The Warden at the cavity entrance saw Doc go down.
It turned from its defensive position and moved to cover her.
The gap it left in the defensive arc was two seconds wide.
A Meridian trooper came through the gap.
The remaining Warden, the one that had been motionless in the back of the cavity, the one they'd thought might be sleeping or dead, was neither. It had been still because it was wounded. It came off the floor to meet the trooper, too slow, took a full-energy shock lance hit to its primary thorax at point-blank range.
The sound it made was not a scream. It was lower than that. A sound like a building settling.
Yuki heard it from the flank.
She turned and put two rounds through the trooper before he could fire again, and the trooper went down, and the Warden went down, and she reached it in four seconds and knew from the thorax damage that Doc's skills had a limit and this was past it.
The Warden was still conscious. She could tell by the way its secondary limbs moved, not the deliberate movement of function but the slow, searching movement of something in its last minutes. It looked at her with its compound optical clusters.
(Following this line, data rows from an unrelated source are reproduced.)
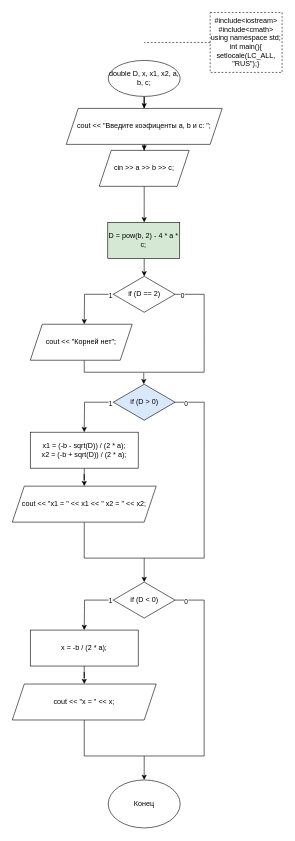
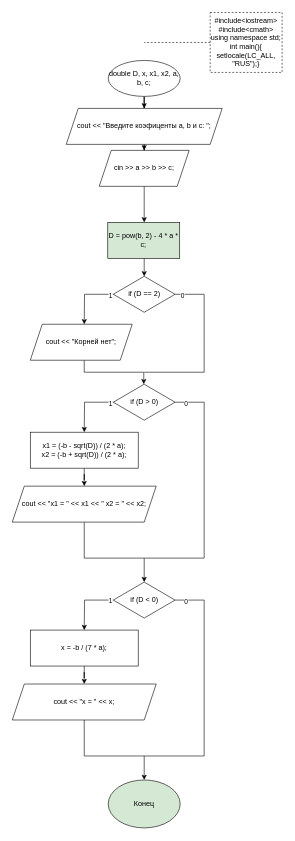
  <mxCell id="0" />
  <mxCell id="1" parent="0" />
  <mxCell id="2" value="" style="edgeStyle=orthogonalEdgeStyle;rounded=0;orthogonalLoop=1;jettySize=auto;html=1;" edge="1" parent="1" source="3" target="7"><mxGeometry relative="1" as="geometry" /></mxCell>
  <mxCell id="3" value="&lt;span&gt;&#09;&lt;/span&gt;double D, x, x1, x2, a, b, c;" style="ellipse;whiteSpace=wrap;html=1;align=center;" vertex="1" parent="1"><mxGeometry x="180" y="100" width="120" height="60" as="geometry" /></mxCell>
  <mxCell id="4" value="&lt;div&gt;#include&amp;lt;iostream&amp;gt;&lt;/div&gt;&lt;div&gt;#include&amp;lt;cmath&amp;gt;&lt;br&gt;&lt;/div&gt;&lt;div&gt;using namespace std;&lt;/div&gt;&lt;div&gt;int main(){&lt;/div&gt;setlocale(LC_ALL, &quot;RUS&quot;);}" style="rounded=0;whiteSpace=wrap;html=1;dashed=1;" vertex="1" parent="1"><mxGeometry x="350" y="20" width="120" height="100" as="geometry" /></mxCell>
  <mxCell id="5" value="" style="endArrow=none;dashed=1;html=1;rounded=0;exitX=0;exitY=0.5;exitDx=0;exitDy=0;" edge="1" parent="1" source="4"><mxGeometry width="50" height="50" relative="1" as="geometry"><mxPoint x="230" y="390" as="sourcePoint" /><mxPoint x="240" y="70" as="targetPoint" /></mxGeometry></mxCell>
  <mxCell id="6" value="" style="edgeStyle=orthogonalEdgeStyle;rounded=0;orthogonalLoop=1;jettySize=auto;html=1;" edge="1" parent="1" source="7" target="9"><mxGeometry relative="1" as="geometry" /></mxCell>
  <mxCell id="7" value="&lt;span&gt;&#09;&lt;/span&gt;cout &amp;lt;&amp;lt; &quot;Введите коэфиценты a, b и c: &quot;;" style="shape=parallelogram;perimeter=parallelogramPerimeter;whiteSpace=wrap;html=1;fixedSize=1;" vertex="1" parent="1"><mxGeometry x="110" y="180" width="260" height="60" as="geometry" /></mxCell>
  <mxCell id="8" value="" style="edgeStyle=orthogonalEdgeStyle;rounded=0;orthogonalLoop=1;jettySize=auto;html=1;" edge="1" parent="1" source="9"><mxGeometry relative="1" as="geometry"><mxPoint x="240" y="370" as="targetPoint" /></mxGeometry></mxCell>
  <mxCell id="9" value="&lt;span&gt;&#09;&lt;/span&gt;cin &amp;gt;&amp;gt; a &amp;gt;&amp;gt; b &amp;gt;&amp;gt; c;" style="shape=parallelogram;perimeter=parallelogramPerimeter;whiteSpace=wrap;html=1;fixedSize=1;" vertex="1" parent="1"><mxGeometry x="165" y="250" width="150" height="60" as="geometry" /></mxCell>
  <mxCell id="10" value="" style="edgeStyle=orthogonalEdgeStyle;rounded=0;orthogonalLoop=1;jettySize=auto;html=1;" edge="1" parent="1"><mxGeometry relative="1" as="geometry"><mxPoint x="240" y="430" as="sourcePoint" /><mxPoint x="240" y="460" as="targetPoint" /></mxGeometry></mxCell>
  <mxCell id="11" value="&lt;span&gt;&#09;&lt;/span&gt;D = pow(b, 2) - 4 * a * c;" style="rounded=0;whiteSpace=wrap;html=1;fillColor=#d5e8d4;" vertex="1" parent="1"><mxGeometry x="179.25" y="370" width="120" height="60" as="geometry" /></mxCell>
  <mxCell id="12" style="edgeStyle=orthogonalEdgeStyle;rounded=0;orthogonalLoop=1;jettySize=auto;html=1;entryX=0.5;entryY=0;entryDx=0;entryDy=0;exitX=0;exitY=0.5;exitDx=0;exitDy=0;" edge="1" parent="1" source="14"><mxGeometry relative="1" as="geometry"><mxPoint x="140" y="540" as="targetPoint" /></mxGeometry></mxCell>
  <mxCell id="13" value="1" style="edgeLabel;html=1;align=center;verticalAlign=middle;resizable=0;points=[];" vertex="1" connectable="0" parent="12"><mxGeometry x="-0.9" y="1" relative="1" as="geometry"><mxPoint as="offset" /></mxGeometry></mxCell>
  <mxCell id="14" value="if (D == 2)" style="rhombus;whiteSpace=wrap;html=1;" vertex="1" parent="1"><mxGeometry x="188.5" y="460" width="103" height="60" as="geometry" /></mxCell>
  <mxCell id="15" style="edgeStyle=orthogonalEdgeStyle;rounded=0;orthogonalLoop=1;jettySize=auto;html=1;entryX=0.5;entryY=0;entryDx=0;entryDy=0;exitX=0.5;exitY=1;exitDx=0;exitDy=0;" edge="1" parent="1"><mxGeometry relative="1" as="geometry"><mxPoint x="239.25" y="640" as="targetPoint" /><mxPoint x="140" y="600" as="sourcePoint" /><Array as="points"><mxPoint x="140" y="620" /><mxPoint x="239" y="620" /></Array></mxGeometry></mxCell>
  <mxCell id="16" value="" style="endArrow=none;html=1;rounded=0;entryX=1;entryY=0.5;entryDx=0;entryDy=0;" edge="1" parent="1" target="14"><mxGeometry width="50" height="50" relative="1" as="geometry"><mxPoint x="240" y="620" as="sourcePoint" /><mxPoint x="280" y="560" as="targetPoint" /><Array as="points"><mxPoint x="340" y="620" /><mxPoint x="340" y="560" /><mxPoint x="340" y="490" /></Array></mxGeometry></mxCell>
  <mxCell id="17" value="0" style="edgeLabel;html=1;align=center;verticalAlign=middle;resizable=0;points=[];" vertex="1" connectable="0" parent="16"><mxGeometry x="0.915" y="2" relative="1" as="geometry"><mxPoint as="offset" /></mxGeometry></mxCell>
  <mxCell id="18" value="cout &amp;lt;&amp;lt; &quot;Корней нет&quot;;" style="shape=parallelogram;perimeter=parallelogramPerimeter;whiteSpace=wrap;html=1;fixedSize=1;" vertex="1" parent="1"><mxGeometry x="50" y="540" width="170" height="60" as="geometry" /></mxCell>
  <mxCell id="19" style="edgeStyle=orthogonalEdgeStyle;rounded=0;orthogonalLoop=1;jettySize=auto;html=1;entryX=0.5;entryY=0;entryDx=0;entryDy=0;exitX=0;exitY=0.5;exitDx=0;exitDy=0;" edge="1" parent="1" source="21"><mxGeometry relative="1" as="geometry"><mxPoint x="140" y="720" as="targetPoint" /></mxGeometry></mxCell>
  <mxCell id="20" value="1" style="edgeLabel;html=1;align=center;verticalAlign=middle;resizable=0;points=[];" vertex="1" connectable="0" parent="19"><mxGeometry x="-0.9" y="1" relative="1" as="geometry"><mxPoint as="offset" /></mxGeometry></mxCell>
- <mxCell id="21" value="&lt;span&gt;&#09;&lt;/span&gt;if (D &amp;gt; 0)" style="rhombus;whiteSpace=wrap;html=1;fillColor=#dae8fc;" vertex="1" parent="1"><mxGeometry x="188.5" y="640" width="103" height="60" as="geometry" /></mxCell>
+ <mxCell id="21" value="&lt;span&gt;&#09;&lt;/span&gt;if (D &amp;gt; 0)" style="rhombus;whiteSpace=wrap;html=1;" vertex="1" parent="1"><mxGeometry x="188.5" y="640" width="103" height="60" as="geometry" /></mxCell>
  <mxCell id="22" style="edgeStyle=orthogonalEdgeStyle;rounded=0;orthogonalLoop=1;jettySize=auto;html=1;exitX=0.5;exitY=1;exitDx=0;exitDy=0;" edge="1" parent="1" source="25"><mxGeometry relative="1" as="geometry"><mxPoint x="240" y="970" as="targetPoint" /><mxPoint x="188.5" y="1020" as="sourcePoint" /><Array as="points"><mxPoint x="140" y="930" /><mxPoint x="240" y="930" /></Array></mxGeometry></mxCell>
  <mxCell id="23" value="" style="endArrow=none;html=1;rounded=0;entryX=1;entryY=0.5;entryDx=0;entryDy=0;" edge="1" parent="1" target="21"><mxGeometry width="50" height="50" relative="1" as="geometry"><mxPoint x="240" y="930" as="sourcePoint" /><mxPoint x="280" y="740" as="targetPoint" /><Array as="points"><mxPoint x="340" y="930" /><mxPoint x="340" y="740" /><mxPoint x="340" y="670" /></Array></mxGeometry></mxCell>
  <mxCell id="24" value="0" style="edgeLabel;html=1;align=center;verticalAlign=middle;resizable=0;points=[];" vertex="1" connectable="0" parent="23"><mxGeometry x="0.915" y="2" relative="1" as="geometry"><mxPoint as="offset" /></mxGeometry></mxCell>
  <mxCell id="25" value="&lt;span&gt;&#09;&#09;&lt;/span&gt;cout &amp;lt;&amp;lt; &quot;x1 = &quot; &amp;lt;&amp;lt; x1 &amp;lt;&amp;lt; &quot; x2 = &quot; &amp;lt;&amp;lt; x2;" style="shape=parallelogram;perimeter=parallelogramPerimeter;whiteSpace=wrap;html=1;fixedSize=1;" vertex="1" parent="1"><mxGeometry x="20" y="810" width="240" height="60" as="geometry" /></mxCell>
  <mxCell id="26" value="" style="edgeStyle=orthogonalEdgeStyle;rounded=0;orthogonalLoop=1;jettySize=auto;html=1;" edge="1" parent="1" source="27" target="25"><mxGeometry relative="1" as="geometry" /></mxCell>
  <mxCell id="27" value="&lt;div&gt;&lt;span&gt;&#09;&lt;/span&gt;x1 = (-b - sqrt(D)) / (2 * a);&lt;/div&gt;&lt;div style=&quot;text-align: left&quot;&gt;&lt;span&gt;&#09;&#09;&lt;/span&gt;x2 = (-b + sqrt(D)) / (2 * a);&lt;/div&gt;" style="rounded=0;whiteSpace=wrap;html=1;" vertex="1" parent="1"><mxGeometry x="50" y="720" width="180" height="60" as="geometry" /></mxCell>
  <mxCell id="28" style="edgeStyle=orthogonalEdgeStyle;rounded=0;orthogonalLoop=1;jettySize=auto;html=1;entryX=0.5;entryY=0;entryDx=0;entryDy=0;exitX=0;exitY=0.5;exitDx=0;exitDy=0;" edge="1" parent="1" source="30"><mxGeometry relative="1" as="geometry"><mxPoint x="140" y="1050" as="targetPoint" /></mxGeometry></mxCell>
  <mxCell id="29" value="1" style="edgeLabel;html=1;align=center;verticalAlign=middle;resizable=0;points=[];" vertex="1" connectable="0" parent="28"><mxGeometry x="-0.9" y="1" relative="1" as="geometry"><mxPoint as="offset" /></mxGeometry></mxCell>
  <mxCell id="30" value="&lt;span&gt;&#09;&lt;/span&gt;if (D &amp;lt; 0)" style="rhombus;whiteSpace=wrap;html=1;" vertex="1" parent="1"><mxGeometry x="188.5" y="970" width="103" height="60" as="geometry" /></mxCell>
  <mxCell id="31" style="edgeStyle=orthogonalEdgeStyle;rounded=0;orthogonalLoop=1;jettySize=auto;html=1;exitX=0.5;exitY=1;exitDx=0;exitDy=0;" edge="1" parent="1" source="34"><mxGeometry relative="1" as="geometry"><mxPoint x="240" y="1300" as="targetPoint" /><mxPoint x="188.5" y="1350" as="sourcePoint" /><Array as="points"><mxPoint x="140" y="1260" /><mxPoint x="240" y="1260" /></Array></mxGeometry></mxCell>
  <mxCell id="32" value="" style="endArrow=none;html=1;rounded=0;entryX=1;entryY=0.5;entryDx=0;entryDy=0;" edge="1" parent="1" target="30"><mxGeometry width="50" height="50" relative="1" as="geometry"><mxPoint x="240" y="1260" as="sourcePoint" /><mxPoint x="280" y="1070" as="targetPoint" /><Array as="points"><mxPoint x="340" y="1260" /><mxPoint x="340" y="1070" /><mxPoint x="340" y="1000" /></Array></mxGeometry></mxCell>
  <mxCell id="33" value="0" style="edgeLabel;html=1;align=center;verticalAlign=middle;resizable=0;points=[];" vertex="1" connectable="0" parent="32"><mxGeometry x="0.915" y="2" relative="1" as="geometry"><mxPoint as="offset" /></mxGeometry></mxCell>
  <mxCell id="34" value="&lt;span&gt;&#09;&#09;&lt;/span&gt;cout &amp;lt;&amp;lt; &quot;x = &quot; &amp;lt;&amp;lt; x;" style="shape=parallelogram;perimeter=parallelogramPerimeter;whiteSpace=wrap;html=1;fixedSize=1;" vertex="1" parent="1"><mxGeometry x="20" y="1140" width="240" height="60" as="geometry" /></mxCell>
  <mxCell id="35" value="" style="edgeStyle=orthogonalEdgeStyle;rounded=0;orthogonalLoop=1;jettySize=auto;html=1;" edge="1" parent="1" source="36" target="34"><mxGeometry relative="1" as="geometry" /></mxCell>
- <mxCell id="36" value="&lt;span&gt;&#09;&#09;&lt;/span&gt;x = -b / (2 * a);" style="rounded=0;whiteSpace=wrap;html=1;" vertex="1" parent="1"><mxGeometry x="50" y="1050" width="180" height="60" as="geometry" /></mxCell>
- <mxCell id="37" value="Конец" style="ellipse;whiteSpace=wrap;html=1;align=center;" vertex="1" parent="1"><mxGeometry x="180" y="1300" width="120" height="80" as="geometry" /></mxCell>
+ <mxCell id="36" value="&lt;span&gt;&#09;&#09;&lt;/span&gt;x = -b / (7 * a);" style="rounded=0;whiteSpace=wrap;html=1;" vertex="1" parent="1"><mxGeometry x="50" y="1050" width="180" height="60" as="geometry" /></mxCell>
+ <mxCell id="37" value="Конец" style="ellipse;whiteSpace=wrap;html=1;align=center;fillColor=#d5e8d4;" vertex="1" parent="1"><mxGeometry x="180" y="1300" width="120" height="80" as="geometry" /></mxCell>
She put her hand on its thorax, not knowing why.
It was still for a moment. Then it reached with one primary limb and placed it over her prosthetic arm, and held there, and she let it.
"I'm sorry," she said.
It couldn't understand the words. Maybe something in the tone.
Ghost appeared at her shoulder. He didn't say anything. He stood with her until the Warden's limb went still, and then he moved to the perimeter and swept for the last two Meridian troops who had pulled back into the tree line.
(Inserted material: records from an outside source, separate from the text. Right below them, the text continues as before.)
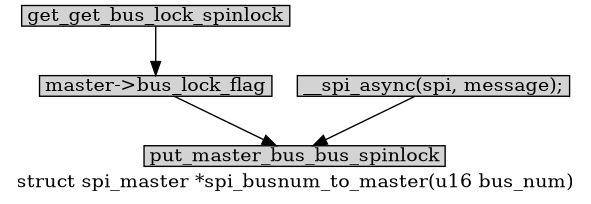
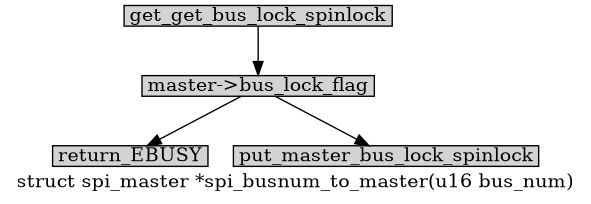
  digraph {
    label="struct spi_master *spi_busnum_to_master(u16 bus_num)"
    node [margin="0.05,0.005" shape=box style=filled]
    n1 [height=0.1 label=get_get_bus_lock_spinlock width=0.1]
    n2 [height=0.1 label="master->bus_lock_flag" width=0.1]
-   n4 [height=0.1 label=put_master_bus_bus_spinlock width=0.1]
-   n5 [height=0.1 label="__spi_async(spi, message);" width=0.1]
+   n3 [height=0.1 label=return_EBUSY width=0.1]
+   n4 [height=0.1 label=put_master_bus_lock_spinlock width=0.1]
    n1 -> n2
+   n2 -> n3
    n2 -> n4
-   n5 -> n4
  }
Santos came up beside Yuki.
"Where's Kowalski?" Yuki asked.
Santos's expression told her before she said it.
"Gone. During the fight, while we were on the south line." She paused. "He took the terminal. The one with his six months of data."
Yuki looked at the empty space against the root wall where Kowalski had been sitting.
She'd made the call. She'd read the signs and made the call and the Warden was dead and the data was gone and Parr now knew exactly where they were, what they'd found, and what their transmission capability looked like.
She'd been wrong.
She held that for exactly the length of time it took to become certain of it, which was very short.
Then she looked at her squad.
Doc on the ground, muscle-locked from the shock dart, already fighting toward movement. The Wardens regrouping around the cavity with the specific gravity of creatures who'd just lost one of their own. Chen still recording. Still recording, because Chen didn't stop recording.
"Kowalski filed a position report before we reached the corridor," she said. "He's been reporting since. The sweep team knew exactly where we were." She looked at the dead Warden. "We move now. Fast. We reach the formation before whatever Parr sends next arrives."
Ghost said, "Doc can't run."
"Thirty minutes," Doc said, from where she was forcing motor control back into herself, shoulder blades first, hands second. "Give me thirty minutes."
They didn't have thirty minutes.
Yuki looked at Ghost.
He said, without inflection, "Twenty."
"Twenty," she said. "Then we move."
She turned away from the dead Warden. The grief was there, not grief for the Warden specifically, though that was there too, but the grief of a mistake that had cost someone else the price. She'd been wrong and she knew she'd been wrong and the knowledge settled in her chest and stayed.
She did not name it.
She checked her rifle and counted the corridor ahead.